I'm disturbed when I think of all the food grade buckets that get thrown away by all the restaurants all over the country.
And they're recyclable, even if they can't find people that need them.

I have a question folks--I started fermenting chick starter 2 mos ago--it's nice, bubbly smells right etc. I pit about 6 cups fresh feed in the container every day--I notice it gets more active working on the new stuff--my question is--will some of the new feed then not be fermented. How does that work? Also, bc I only have chicks right now I am using a 2 gallon glass jar but am making a huge drippy mess on my floors when carring feed in sifter from bathroom out to coop. I could move feed out in a large patio bin I keep in run for feed, supplies but we still are in the 30s at night--is that too cold? You wouldn't believe how hard the drips are to mop up!
I think you're fine as long as it doesn't freeze. I try to bring it in but if it isn't below 32, I don't freak out.

Getting ready to start my first batch in a day or two. Babies coming in 8 days. Yea!!! I've been researching all this for 6 mo and it's so exciting to finally get some feed back on my own.
celebrate.gif
Make sure you stir it while waiting on your babies to keep mold from growing on top. That happens here at about 3 days. BTW, 3 days is when mine starts smelling right.

... Maybe we need a sticky with all of this information in it for new people who want to learn about it but don't want to ask in the forum or sift through this thread to find it. That way you wouldn't have to post the links every dozen pages or so either.
Great idea.
 
The lacto-fermentation process is anaerobic, so does better without the presence of oxygen, but it can explode if there's no where for the gasses to escape, which happens when you stir it, lol.

Yeast needs oxygen to ferment, if I'm not mistaken.I would love someone that has actual knowledge (instead of just me guessing) about it to chime in lol.

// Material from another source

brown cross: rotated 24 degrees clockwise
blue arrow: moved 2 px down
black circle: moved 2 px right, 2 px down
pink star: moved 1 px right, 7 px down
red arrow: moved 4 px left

I've been fermenting for 8 months now. It really does not need a starter, if you are wanting to hurry it up just use a small amount of ACV. This whole worry about bad germs taking over is not necessary. I worried at first too because I didn't understand, but I've read through this thread and read other things. It really is simple. When you mess with it too much is when you run the chance of ruining it.
The anaerobic and aerobic cultures work together. Most of us use a moist not dripping wet ferment and get wonderful results. Much of what other websites say can be misleading. These findings are just what I've seen from people who have tried to research from other sites. Simple is almost always better.
 
What are some other uses (chicken or human) for ACV? I bought a bottle to start my feed going and have all but 1/8 cup left.
 
I tried to get some. Smash Burger said they just put them in the dumpster. That I should check. I asked if they could call me or if I could just keep checking back with them. They were not pleased. I did check but no luck. Finally just bought one for $5. It is sad how much is wasted.